Directions for this task:
Scan the material for the word "index", and copy each line where it shows up.
___ Task inputs ___
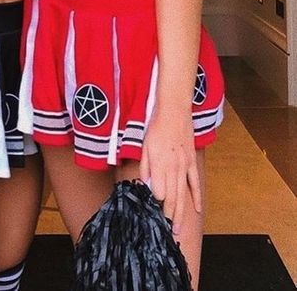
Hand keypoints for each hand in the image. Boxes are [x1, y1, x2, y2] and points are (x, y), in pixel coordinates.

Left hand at [140, 111, 200, 235]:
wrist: (174, 111)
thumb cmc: (156, 126)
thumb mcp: (145, 145)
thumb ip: (146, 166)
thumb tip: (145, 184)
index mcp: (160, 164)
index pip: (159, 193)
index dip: (156, 208)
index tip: (153, 220)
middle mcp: (173, 168)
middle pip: (172, 198)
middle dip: (168, 217)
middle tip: (166, 233)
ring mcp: (184, 166)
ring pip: (182, 194)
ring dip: (180, 213)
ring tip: (177, 228)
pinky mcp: (191, 162)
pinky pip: (194, 183)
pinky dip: (196, 197)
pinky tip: (197, 210)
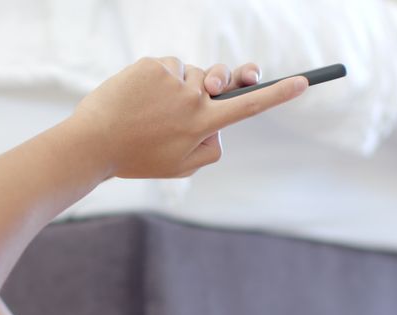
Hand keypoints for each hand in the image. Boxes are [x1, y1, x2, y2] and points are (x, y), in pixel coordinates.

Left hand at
___
Task output:
index mcp: (160, 164)
index pip: (159, 193)
index dip: (156, 208)
index tip: (153, 220)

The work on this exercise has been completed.